L’astuce de l’ingénierie consiste à passer à un mandrin à billes multiples doté d’un rayon particulier et d’un angle d’articulation spécifique. Pour les grands rayons, on utilise des billes de mandrin présentant un angle de pivotement plus faible que celui des outillages standard. Cela permet non seulement au mandrin de suivre correctement la courbure, mais aussi d’éviter les points de pression et les jeux. En outre, la bille d’atterrissage doit être positionnée en avant et placée environ 10 à 15 % plus en avant que si elle était configurée pour un rayon serré. Ce positionnement génère la contrainte mécanique requise dans la zone critique de déformation, là où se produit l’onde de compression. Une configuration adéquate du mandrin permet non seulement d’éliminer le flambage, mais est également conçue pour garantir un écoulement contrôlé du matériau selon un schéma prédéfini.
Appliquer une stratégie de jeu ajustée pour la matrice essuyante
De nombreuses personnes considèrent la cale de lisse comme un élément non évident de l'opération de pliage, mais dans le cas des pliages à grand rayon, cette cale constitue la dernière ligne de défense contre le froissement. Le problème réside dans le fait que la cale doit être alignée avec le bord extérieur du pli, tandis que le matériau situé sur le rayon intérieur se déplace à une vitesse différente de celui situé sur le rayon extérieur. Lorsque le jeu entre la cale et la pièce est réglé conformément aux spécifications standard, cela entraîne soit une compression excessive du matériau, soit un serrage insuffisant pour assurer un contact plat adéquat avec la mandrine.

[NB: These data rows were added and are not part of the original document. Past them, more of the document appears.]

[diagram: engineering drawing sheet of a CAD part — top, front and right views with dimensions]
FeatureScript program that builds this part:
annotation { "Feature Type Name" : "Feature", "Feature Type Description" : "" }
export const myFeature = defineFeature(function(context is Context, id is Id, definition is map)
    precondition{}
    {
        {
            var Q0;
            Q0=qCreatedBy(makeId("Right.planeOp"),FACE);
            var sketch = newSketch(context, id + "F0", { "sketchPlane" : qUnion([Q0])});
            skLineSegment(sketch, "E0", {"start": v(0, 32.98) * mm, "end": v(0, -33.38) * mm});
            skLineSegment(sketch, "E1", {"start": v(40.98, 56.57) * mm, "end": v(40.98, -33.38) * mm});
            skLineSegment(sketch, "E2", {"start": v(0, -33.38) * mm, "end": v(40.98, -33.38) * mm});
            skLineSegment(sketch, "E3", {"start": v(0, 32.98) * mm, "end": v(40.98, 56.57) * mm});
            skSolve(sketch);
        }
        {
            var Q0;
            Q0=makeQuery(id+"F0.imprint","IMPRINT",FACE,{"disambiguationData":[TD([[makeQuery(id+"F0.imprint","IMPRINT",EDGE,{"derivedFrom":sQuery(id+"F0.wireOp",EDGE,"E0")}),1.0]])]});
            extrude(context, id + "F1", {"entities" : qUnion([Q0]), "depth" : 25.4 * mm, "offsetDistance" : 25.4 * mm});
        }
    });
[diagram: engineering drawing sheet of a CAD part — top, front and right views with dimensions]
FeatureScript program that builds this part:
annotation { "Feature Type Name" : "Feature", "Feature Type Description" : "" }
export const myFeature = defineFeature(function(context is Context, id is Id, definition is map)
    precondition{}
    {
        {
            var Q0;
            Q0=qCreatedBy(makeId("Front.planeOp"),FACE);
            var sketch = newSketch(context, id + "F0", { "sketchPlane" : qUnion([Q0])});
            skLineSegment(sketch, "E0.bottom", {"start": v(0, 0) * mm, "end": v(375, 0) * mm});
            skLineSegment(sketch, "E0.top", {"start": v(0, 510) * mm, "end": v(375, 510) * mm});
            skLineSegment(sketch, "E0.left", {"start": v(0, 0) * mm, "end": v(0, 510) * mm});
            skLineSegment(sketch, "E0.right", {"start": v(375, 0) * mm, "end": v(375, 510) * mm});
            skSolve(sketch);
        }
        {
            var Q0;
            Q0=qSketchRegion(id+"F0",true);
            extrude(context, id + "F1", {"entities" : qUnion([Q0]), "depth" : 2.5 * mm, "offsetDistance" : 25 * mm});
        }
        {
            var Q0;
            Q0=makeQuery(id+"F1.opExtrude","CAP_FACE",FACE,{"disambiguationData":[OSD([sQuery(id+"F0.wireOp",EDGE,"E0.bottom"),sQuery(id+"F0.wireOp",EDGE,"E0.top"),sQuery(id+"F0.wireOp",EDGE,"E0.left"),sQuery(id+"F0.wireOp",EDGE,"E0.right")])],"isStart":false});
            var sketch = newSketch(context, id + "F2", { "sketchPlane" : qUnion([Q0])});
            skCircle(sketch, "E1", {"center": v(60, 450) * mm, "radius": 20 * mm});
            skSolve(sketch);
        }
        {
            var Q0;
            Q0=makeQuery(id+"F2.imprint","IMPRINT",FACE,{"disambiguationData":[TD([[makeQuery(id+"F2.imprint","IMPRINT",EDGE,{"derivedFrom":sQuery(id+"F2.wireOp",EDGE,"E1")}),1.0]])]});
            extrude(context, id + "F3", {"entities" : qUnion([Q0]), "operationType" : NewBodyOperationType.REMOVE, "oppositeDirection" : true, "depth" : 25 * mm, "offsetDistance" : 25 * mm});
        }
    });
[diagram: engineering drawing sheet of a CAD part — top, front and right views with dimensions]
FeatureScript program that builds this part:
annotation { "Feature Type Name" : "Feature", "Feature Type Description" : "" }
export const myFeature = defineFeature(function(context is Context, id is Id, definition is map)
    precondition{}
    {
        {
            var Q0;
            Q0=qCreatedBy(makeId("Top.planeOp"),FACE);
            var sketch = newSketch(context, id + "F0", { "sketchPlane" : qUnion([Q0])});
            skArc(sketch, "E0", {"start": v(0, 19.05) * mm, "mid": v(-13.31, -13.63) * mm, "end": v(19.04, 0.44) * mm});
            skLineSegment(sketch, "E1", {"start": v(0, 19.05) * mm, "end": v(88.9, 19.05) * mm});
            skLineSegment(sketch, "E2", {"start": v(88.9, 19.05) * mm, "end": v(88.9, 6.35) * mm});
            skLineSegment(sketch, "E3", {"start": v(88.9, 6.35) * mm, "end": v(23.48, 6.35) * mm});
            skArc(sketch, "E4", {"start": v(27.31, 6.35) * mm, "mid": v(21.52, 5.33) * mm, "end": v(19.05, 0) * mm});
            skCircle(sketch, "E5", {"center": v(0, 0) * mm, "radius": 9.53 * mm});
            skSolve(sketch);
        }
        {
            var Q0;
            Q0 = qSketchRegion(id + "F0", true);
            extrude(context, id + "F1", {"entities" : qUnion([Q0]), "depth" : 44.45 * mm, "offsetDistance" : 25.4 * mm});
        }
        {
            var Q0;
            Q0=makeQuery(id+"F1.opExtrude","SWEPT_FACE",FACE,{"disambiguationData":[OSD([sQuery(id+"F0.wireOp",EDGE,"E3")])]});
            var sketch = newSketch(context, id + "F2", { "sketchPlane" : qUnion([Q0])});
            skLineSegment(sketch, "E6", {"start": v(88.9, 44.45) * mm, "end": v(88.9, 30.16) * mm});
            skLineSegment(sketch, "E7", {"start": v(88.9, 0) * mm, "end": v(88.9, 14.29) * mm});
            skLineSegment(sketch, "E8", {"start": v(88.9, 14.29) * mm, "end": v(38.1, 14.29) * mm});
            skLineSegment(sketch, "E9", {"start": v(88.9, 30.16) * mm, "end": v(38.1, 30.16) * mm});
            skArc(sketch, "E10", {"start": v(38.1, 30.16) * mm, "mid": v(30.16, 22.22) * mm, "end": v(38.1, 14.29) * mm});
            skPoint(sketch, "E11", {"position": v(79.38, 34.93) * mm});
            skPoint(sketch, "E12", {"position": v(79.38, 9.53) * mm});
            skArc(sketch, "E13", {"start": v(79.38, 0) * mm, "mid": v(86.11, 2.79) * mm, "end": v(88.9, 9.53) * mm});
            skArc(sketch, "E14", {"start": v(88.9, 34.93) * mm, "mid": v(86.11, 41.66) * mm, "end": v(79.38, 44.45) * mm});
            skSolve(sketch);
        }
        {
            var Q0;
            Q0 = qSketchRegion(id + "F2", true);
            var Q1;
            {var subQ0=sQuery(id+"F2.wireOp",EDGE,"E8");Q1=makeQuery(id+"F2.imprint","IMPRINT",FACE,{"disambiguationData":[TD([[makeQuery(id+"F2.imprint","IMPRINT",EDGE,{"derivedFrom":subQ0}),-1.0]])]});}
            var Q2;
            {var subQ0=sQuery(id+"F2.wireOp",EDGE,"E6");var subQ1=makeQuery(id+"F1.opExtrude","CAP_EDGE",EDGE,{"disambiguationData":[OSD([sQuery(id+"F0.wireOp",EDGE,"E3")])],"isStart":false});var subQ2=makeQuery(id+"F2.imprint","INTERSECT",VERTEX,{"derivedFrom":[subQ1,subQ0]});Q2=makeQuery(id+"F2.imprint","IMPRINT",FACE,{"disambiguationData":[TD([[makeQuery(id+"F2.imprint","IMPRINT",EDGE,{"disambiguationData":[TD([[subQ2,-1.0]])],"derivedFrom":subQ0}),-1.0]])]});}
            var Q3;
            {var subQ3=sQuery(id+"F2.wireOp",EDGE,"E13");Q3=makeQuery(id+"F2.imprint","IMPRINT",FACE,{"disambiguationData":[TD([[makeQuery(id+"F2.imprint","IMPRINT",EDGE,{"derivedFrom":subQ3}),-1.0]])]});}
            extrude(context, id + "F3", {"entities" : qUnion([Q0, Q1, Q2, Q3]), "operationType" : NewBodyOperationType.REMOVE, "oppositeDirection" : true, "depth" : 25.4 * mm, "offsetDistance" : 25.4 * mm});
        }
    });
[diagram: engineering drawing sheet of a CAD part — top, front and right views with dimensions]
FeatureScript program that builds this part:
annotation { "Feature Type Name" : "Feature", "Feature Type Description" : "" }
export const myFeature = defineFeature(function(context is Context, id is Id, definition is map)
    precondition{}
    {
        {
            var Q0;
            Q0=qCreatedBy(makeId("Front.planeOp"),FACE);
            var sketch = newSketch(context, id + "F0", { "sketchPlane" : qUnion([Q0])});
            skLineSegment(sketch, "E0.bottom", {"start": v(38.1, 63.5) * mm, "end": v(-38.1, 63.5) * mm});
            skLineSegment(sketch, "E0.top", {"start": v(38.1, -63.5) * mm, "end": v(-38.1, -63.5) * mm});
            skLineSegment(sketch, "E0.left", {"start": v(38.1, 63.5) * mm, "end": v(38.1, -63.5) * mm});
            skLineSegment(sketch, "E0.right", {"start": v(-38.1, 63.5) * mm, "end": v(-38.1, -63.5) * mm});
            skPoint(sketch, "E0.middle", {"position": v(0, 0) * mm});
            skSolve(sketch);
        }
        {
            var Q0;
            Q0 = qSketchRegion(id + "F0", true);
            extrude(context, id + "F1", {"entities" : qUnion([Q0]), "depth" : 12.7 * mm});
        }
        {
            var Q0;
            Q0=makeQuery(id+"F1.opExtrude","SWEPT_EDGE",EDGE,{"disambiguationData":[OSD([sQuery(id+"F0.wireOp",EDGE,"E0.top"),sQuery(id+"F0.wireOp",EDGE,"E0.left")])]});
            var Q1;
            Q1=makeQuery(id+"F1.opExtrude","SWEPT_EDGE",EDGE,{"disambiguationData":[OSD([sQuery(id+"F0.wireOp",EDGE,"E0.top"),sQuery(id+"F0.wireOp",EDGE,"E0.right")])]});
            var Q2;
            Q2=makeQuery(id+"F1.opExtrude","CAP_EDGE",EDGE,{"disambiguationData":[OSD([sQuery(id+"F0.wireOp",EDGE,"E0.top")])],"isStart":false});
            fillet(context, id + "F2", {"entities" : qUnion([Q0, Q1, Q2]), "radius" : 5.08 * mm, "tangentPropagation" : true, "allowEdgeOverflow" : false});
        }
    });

La clé consiste à appliquer une stratégie de dégagement avec la pièce mobile. Nous n’utilisons plus un dégagement standard entre l’essuie-glace et la matrice, mais nous usinons une conicité progressive sur la face de l’essuie-glace. Cette conicité exerce une pression maximale au début du pliage, puis réduit progressivement la pression à mesure que le tube sort du pliage. Cela équivaut à une répartition naturelle de la déformation du matériau. En outre, nous modifions la saillie de la matrice essuie-glace après le point tangent en ajoutant une longueur soigneusement contrôlée équivalente à la moitié du diamètre du tube. Cette saillie particulière forme un pont de soutien qui empêche l’apparition de rides au début du pliage. L’utilisation d’une huile à haute viscosité, qui reste immobile à la faible vitesse de pliage associée aux grands rayons, fait de cette approche par essuie-glace un outil efficace pour lisser toute ondulation présente avant qu’elle ne devienne un défaut permanent de l’impression.
Une combinaison de synchronisation active du renfort, de géométrie avancée de la mandrine et de réglage précis des lèvres d’essuyage rend le cintrage à grand rayon une opération courante, comme il se doit. Chez Baorui, ces trois principes ne sont pas simplement des « ajustements » : ce sont des normes d’ingénierie concrètes, intégrées directement dans nos machines CNC hydrauliques de cintrage de tubes. Nous maîtrisons l’écoulement du matériau, sa compression interne ainsi que le trajet des métaux à l’extérieur, ce qui permet d’obtenir, à chaque fois, des cintrages parfaitement corrects et totalement exempts de plis — quels que soient leur taille ou leur degré de serrage. Cette méthode élimine toute part d’incertitude et garantit que chaque arc à grand rayon est réalisé avec une qualité optimale, adaptée aux applications dans les secteurs automobile et médical, ainsi que dans la fabrication de meubles.